Footprints, them and whales

          Two whale ribs form an arch. My sister and I are inside of them. It’s about to start raining. Raining? Yes, it rains in the desert. I follow the edge of the sea; on it, I travel through the time that takes me back to my childhood. I reminisce in my dreams and ask myself if short stories are born out of a dream or if the dreams justify themselves in short stories. The eyes of a squid spy on me as I pose for my mom for the picture. I want to know why whales lost their legs and plunged into the sea. I want to be a mermaid with a precise shape wearing fish boots, yes, a mermaid with the heart of fire to stamp on the sea.

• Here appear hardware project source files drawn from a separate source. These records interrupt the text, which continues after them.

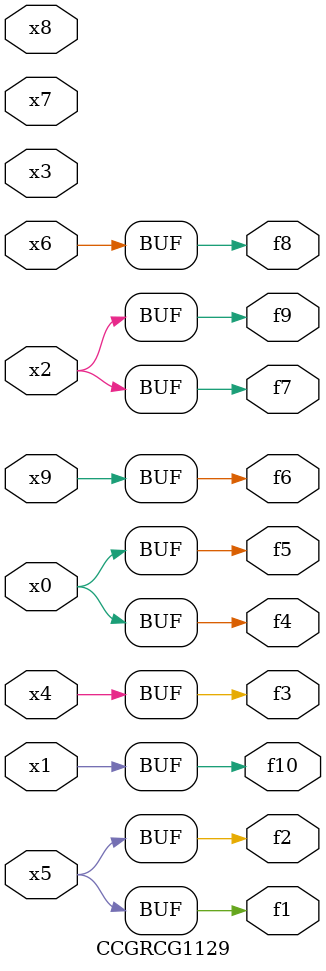
<source format=v>
module CCGRCG1129(
	input x0, x1, x2, x3, x4, x5, x6, x7, x8, x9,
	output f1, f2, f3, f4, f5, f6, f7, f8, f9, f10
);
	assign f1 = x5;
	assign f2 = x5;
	assign f3 = x4;
	assign f4 = x0;
	assign f5 = x0;
	assign f6 = x9;
	assign f7 = x2;
	assign f8 = x6;
	assign f9 = x2;
	assign f10 = x1;
endmodule

</source>
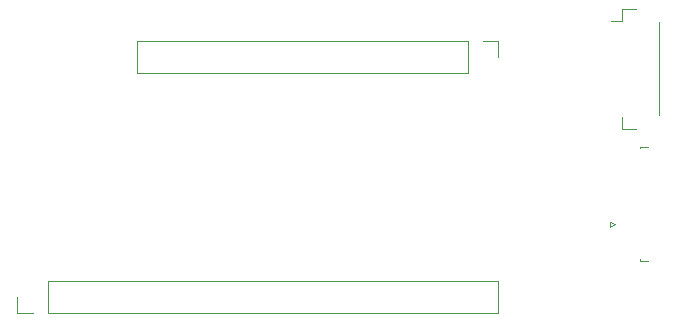
<source format=gbr>
%TF.GenerationSoftware,KiCad,Pcbnew,9.0.4*%
%TF.CreationDate,2025-11-17T08:26:25+00:00*%
%TF.ProjectId,MRF-Pro-v7.5,4d52462d-5072-46f2-9d76-372e352e6b69,rev?*%
%TF.SameCoordinates,Original*%
%TF.FileFunction,Legend,Top*%
%TF.FilePolarity,Positive*%
%FSLAX46Y46*%
G04 Gerber Fmt 4.6, Leading zero omitted, Abs format (unit mm)*
G04 Created by KiCad (PCBNEW 9.0.4) date 2025-11-17 08:26:25*
%MOMM*%
%LPD*%
G01*
G04 APERTURE LIST*
%ADD10C,0.120000*%
G04 APERTURE END LIST*
D10*
%TO.C,J2*%
X116780000Y-100270000D02*
X116780000Y-102930000D01*
X144780000Y-100270000D02*
X116780000Y-100270000D01*
X144780000Y-100270000D02*
X144780000Y-102930000D01*
X144780000Y-102930000D02*
X116780000Y-102930000D01*
X146050000Y-100270000D02*
X147380000Y-100270000D01*
X147380000Y-100270000D02*
X147380000Y-101600000D01*
%TO.C,J4*%
X157887800Y-97505400D02*
X157887800Y-98555400D01*
X157887800Y-98555400D02*
X156897800Y-98555400D01*
X157887800Y-107725400D02*
X157887800Y-106675400D01*
X159037800Y-97505400D02*
X157887800Y-97505400D01*
X159037800Y-107725400D02*
X157887800Y-107725400D01*
X161007800Y-98675400D02*
X161007800Y-106555400D01*
%TO.C,J1*%
X106620000Y-123250000D02*
X106620000Y-121920000D01*
X107950000Y-123250000D02*
X106620000Y-123250000D01*
X109220000Y-120590000D02*
X147380000Y-120590000D01*
X109220000Y-123250000D02*
X109220000Y-120590000D01*
X109220000Y-123250000D02*
X147380000Y-123250000D01*
X147380000Y-123250000D02*
X147380000Y-120590000D01*
%TO.C,J3*%
X156834000Y-115561600D02*
X156834000Y-115961600D01*
X156834000Y-115961600D02*
X157234000Y-115761600D01*
X157234000Y-115761600D02*
X156834000Y-115561600D01*
X159424000Y-109186600D02*
X160024000Y-109186600D01*
X159424000Y-109296600D02*
X159424000Y-109186600D01*
X159424000Y-118726600D02*
X159424000Y-118836600D01*
X159424000Y-118836600D02*
X160024000Y-118836600D01*
%TD*%
M02*

</source>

Them, the whales have the persistence of being. At the bottom of the Arctic sea, they gobble up till boredom, a breeding soup mixed with millions of microscopic particles of live animals and vegetal matter. Just as the whales do, these organisms migrate, but in other very brief lapses of time, their journey is associated with gravity, the day, and the night. To equate the geological times and their lowest mutations, they don’t live more than four hours. If it wasn’t like this, in one week, its reproduction would form a sphere with the same volume of the earth. Plankton, wandering and vagabond, moves by swimming weekly in bigger quantities through the seas of the cold regions. That’s why the whales stay near the Poles.

The explosion of my senses expands on the horizon’s line and, without losing its aim, I know that the return will be another story. To travel is to migrate…and to swim is like dancing but on water…I submerge myself in the Gulf of California and as the deepness expands, the colors start to disappear, the red at five meters, orange at eight, yellow at eleven. It would be impossible to confirm if the green and blue don’t really exist anymore at 25 meters. I believe my lungs would explode when reaching the grays.

A footprint is a long-lasting sign that marks a past process, as is. But the index finger that I am leaving is in my wish that’s inhabited over the visible face of the moon, in its dry lava-covered plains that are regions named as seas of fertility, seas of crisis, seas of serenity, seas of humor, and the biggest stain is an Ocean of Storms. On the moon, there is neither sound nor time. Astronauts have left their footprints there and they will continue to be there forever because there is no wind or rain either to erase them.

The end is the beginning on the 28 ˚ parallel and, the whales, with an excess of salt, float to copulate, give birth, nurse, and sing according to the sinuous sand dunes on Laguna Ojo de Liebre. The singing of the dunes and them, the whales, attach to each other in long and repeated sounds that awake feelings of loss or tragedy, splash, horizontal flap, the rhythm, and the final rhyme.

The North Pole is a frozen ocean; the South Pole is a frozen continent. I go to the South but will finish on the North, above this raft of stone that floats between two seas: it’s the Baja California peninsula that will be detached from the mainland in about 50 thousand years and will be neighboring Alaska in 50 million years.